I am asking for your prayers. And maybe that sounds like a silly request, and for some, maybe especially after you read why, but nonetheless I am.
I took Finn to the vet this morning for his yearly checkup. He’s 2 years old now and to look at him and play with him you’d think he’s totally healthy. That said, today his vet heard the distinct sound of a heart murmur and is recommending he see a doggie cardiologist. (I’m sure that’s the professional title.)
It may be nothing to worry about. He may have always had it. And while last year, at his physical it wasn’t picked up on, last year his regular vet was on maternity leave and he saw a fill in.
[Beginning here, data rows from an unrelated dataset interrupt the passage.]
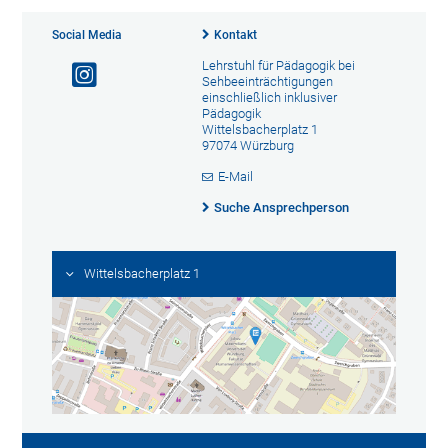
Social Media
Kontakt
Lehrstuhl für Pädagogik bei
Sehbeeinträchtigungen
einschließlich inklusiver
Pädagogik
Wittelsbacherplatz 1
97074 Würzburg
E-Mail
Suche Ansprechperson
Wittelsbacherplatz 1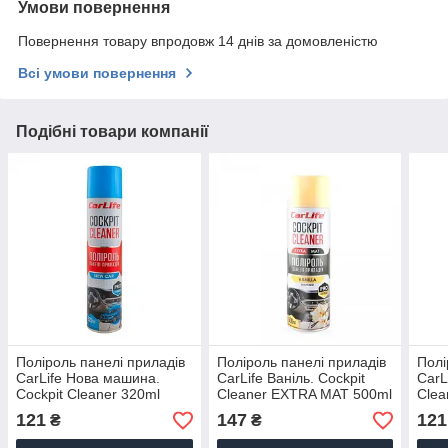
Умови повернення
Повернення товару впродовж 14 днів за домовленістю
Всі умови повернення
Подібні товари компанії
Поліроль панелі приладів
Поліроль панелі приладів
Полі
CarLife Нова машина.
CarLife Ваніль. Cockpit
CarL
Cockpit Cleaner 320ml
Cleaner EXTRA MAT 500ml
Clea
(24шт/ящ)
(24шт/ящ)
121
147
121
₴
₴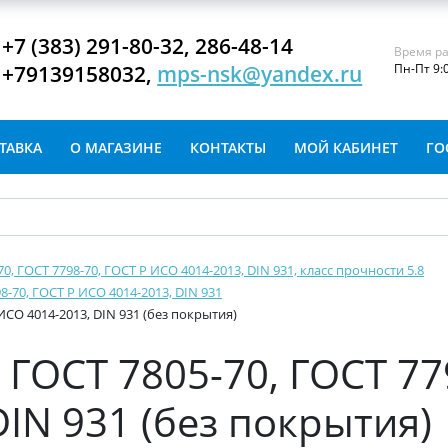
+7 (383) 291-80-32, 286-48-14
Время ра
+79139158032,
mps-nsk@yandex.ru
Пн-Пт 9:
ТАВКА
О МАГАЗИНЕ
КОНТАКТЫ
МОЙ КАБИНЕТ
ГО
-70, ГОСТ 7798-70, ГОСТ Р ИСО 4014-2013, DIN 931, класс прочности 5.8
8-70, ГОСТ Р ИСО 4014-2013, DIN 931
ИСО 4014-2013, DIN 931 (без покрытия)
ГОСТ 7805-70, ГОСТ 77
IN 931 (без покрытия)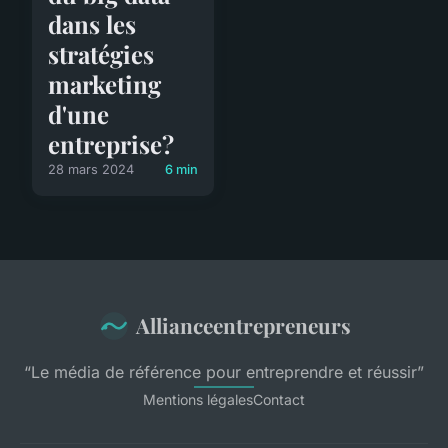
dans les
stratégies
marketing
d'une
entreprise?
28 mars 2024
6 min
Allianceentrepreneurs
“Le média de référence pour entreprendre et réussir”
Mentions légales
Contact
So while I’m sure she’s great, maybe the fill in didn’t know him well enough or pick up on it.
I think his regular care giver is extremely knowledgeable and thorough. And frankly well adapt at dealing with a “helicopter pet parent.” And I’m thankful for her due diligence and constant attention to detail.
But never the less, while she was explaining how the heart works and that he might need medication I went straight to “is he going to have a sudden heart attack and die? Because you just said ‘cardiologist’ and ‘heart disease’ in the same sentence.”
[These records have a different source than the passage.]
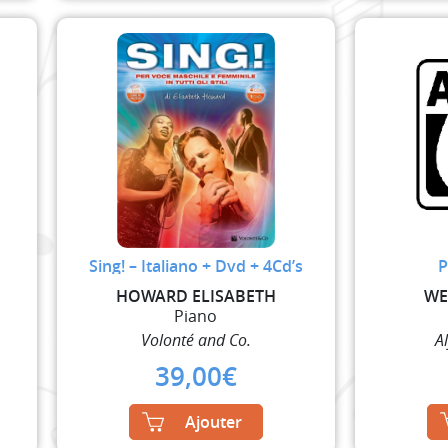
Sing! – Italiano + Dvd + 4Cd’s
P
HOWARD ELISABETH
WE
Piano
Volonté and Co.
A
39,00
€
Ajouter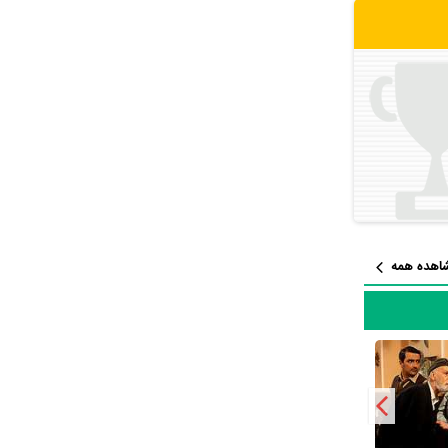
ریال
سریال با
کنار
الله سلحشور
 در بخش سودای
اهده همه
پاک‌نیت با هنرمندان بسیاری تجربه‌ی کار داشته است اما جالب است بدانید که در میان بازیگران مهوش صبرکن با 13 مرتبه،
با محمود‌ پاک‌نیت
. محمود‌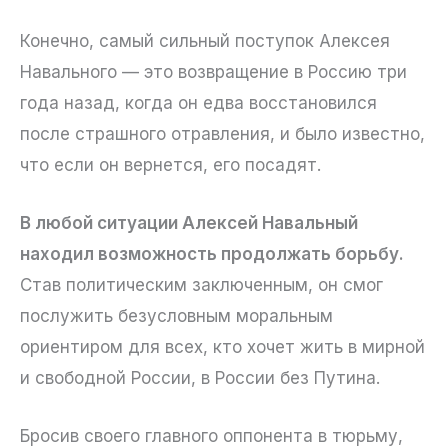
Конечно, самый сильный поступок Алексея
Навального — это возвращение в Россию три
года назад, когда он едва восстановился
после страшного отравления, и было известно,
что если он вернется, его посадят.
В любой ситуации Алексей Навальный
находил возможность продолжать борьбу.
Став политическим заключенным, он смог
послужить безусловным моральным
ориентиром для всех, кто хочет жить в мирной
и свободной России, в России без Путина.
Бросив своего главного оппонента в тюрьму,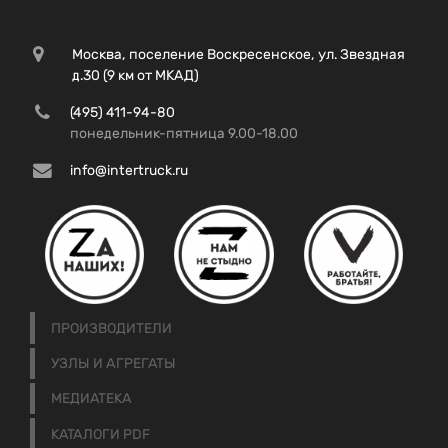
Москва, поселение Воскресенское, ул. Звездная
д.30 (9 км от МКАД)
(495) 411-94-80
понедельник-пятница 9.00-18.00
info@intertruck.ru
ПРОИЗВОДИТЕЛИ
УЗЛЫ И АГРЕГАТЫ
МЕДИАТЕКА
КАТАЛОГИ PDF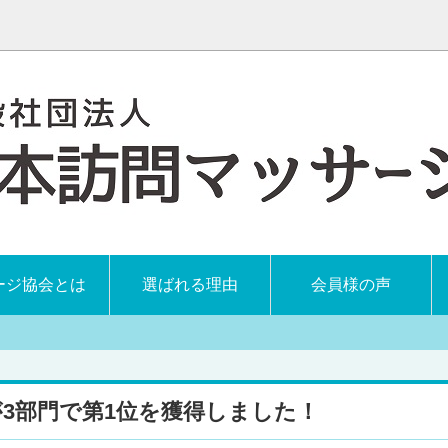
ージ協会とは
選ばれる理由
会員様の声
3部門で第1位を獲得しました！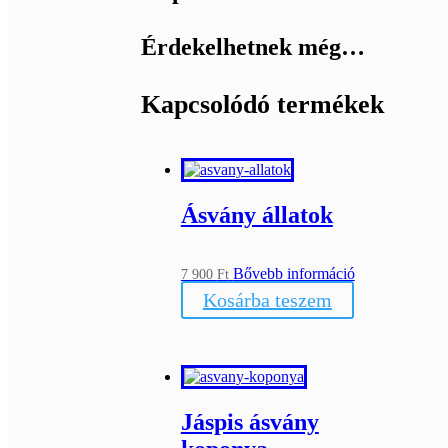
Érdekelhetnek még…
Kapcsolódó termékek
Ásvány állatok
Bővebb információ
7 900
Ft
Kosárba teszem
Jáspis ásvány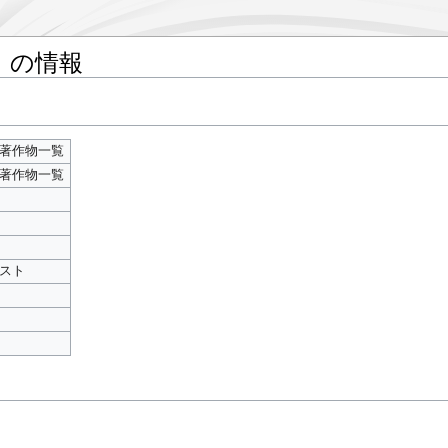
」の情報
著作物一覧
著作物一覧
スト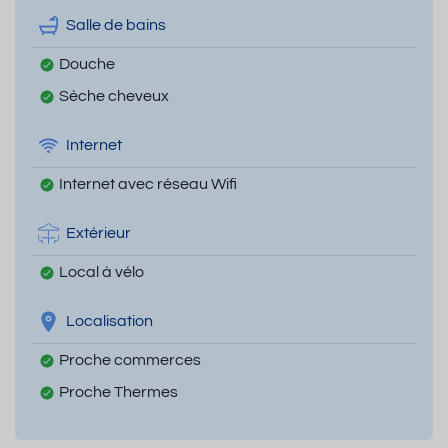
Salle de bains
Douche
Sèche cheveux
Internet
Internet avec réseau Wifi
Extérieur
Local à vélo
Localisation
Proche commerces
Proche Thermes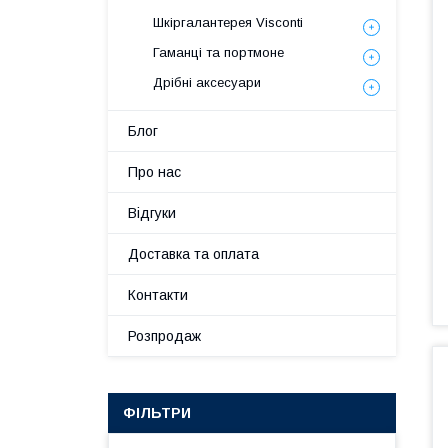
Шкіргалантерея Visconti
Гаманці та портмоне
Дрібні аксесуари
Блог
Про нас
Відгуки
Доставка та оплата
Контакти
Розпродаж
ФІЛЬТРИ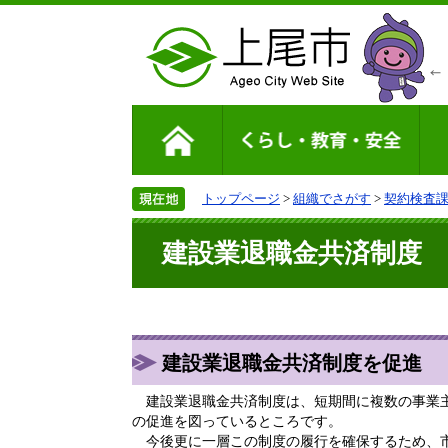
トップページ
>
組織でさがす
>
契約検査
建設業退職金共済制度
建設業退職金共済制度を促進
建設業退職金共済制度は、短期間に複数の事業主
の促進を図っているところです。
今後更に一層この制度の履行を確保するため、市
There was a moment where I didn’t believe her. And when she said it could be stress/adrenaline induced I waited awhile longer, for him to calm down and asked her to listen again. She’s amazing. Totally calm and willing. She let me listen, too. And there it was, I heard it. An offbeat. In triplicate. “It fades in and out,” I told her. “Yes, it does. And that may be a good thing,” She told me.
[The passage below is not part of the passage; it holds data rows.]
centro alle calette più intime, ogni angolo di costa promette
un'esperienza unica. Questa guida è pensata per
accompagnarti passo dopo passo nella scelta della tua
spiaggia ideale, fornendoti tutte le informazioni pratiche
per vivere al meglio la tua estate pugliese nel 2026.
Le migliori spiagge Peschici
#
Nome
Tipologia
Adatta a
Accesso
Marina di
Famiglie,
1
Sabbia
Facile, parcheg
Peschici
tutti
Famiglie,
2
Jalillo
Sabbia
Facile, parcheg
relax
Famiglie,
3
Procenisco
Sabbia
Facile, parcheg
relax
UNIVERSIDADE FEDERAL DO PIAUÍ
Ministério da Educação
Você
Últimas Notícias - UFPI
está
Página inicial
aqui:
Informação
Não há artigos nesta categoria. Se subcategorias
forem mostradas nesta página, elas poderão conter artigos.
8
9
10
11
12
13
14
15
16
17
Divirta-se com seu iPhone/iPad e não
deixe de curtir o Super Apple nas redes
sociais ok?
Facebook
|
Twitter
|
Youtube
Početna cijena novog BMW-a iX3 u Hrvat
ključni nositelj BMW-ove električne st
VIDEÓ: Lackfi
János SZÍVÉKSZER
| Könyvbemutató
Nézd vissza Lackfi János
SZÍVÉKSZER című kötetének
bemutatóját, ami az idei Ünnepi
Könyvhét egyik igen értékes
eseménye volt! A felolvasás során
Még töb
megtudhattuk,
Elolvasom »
But still. I got in my car, put Finn in his crate, called my mom and cried. Shock I guess. Concern too. And sometimes that’s just how I need to process things like “cardiologist” and “specialist” and “EKGs” and whatever else he’ll need to know what’s going on.
For two years, he’s been my constant companion. A virtually instant bond. My toto in this crazy land of Oz.
I’m much more resolute as I type this. I know he will be fine. Later today, I will call MSU and set up an appointment. Another thing for which I’m thankful, a world-class veterinary program and facility right in our backyard.
In the meantime, I know he’s just a dog, but since he’s my dog and my very best friend would you please keep him and us in your thoughts?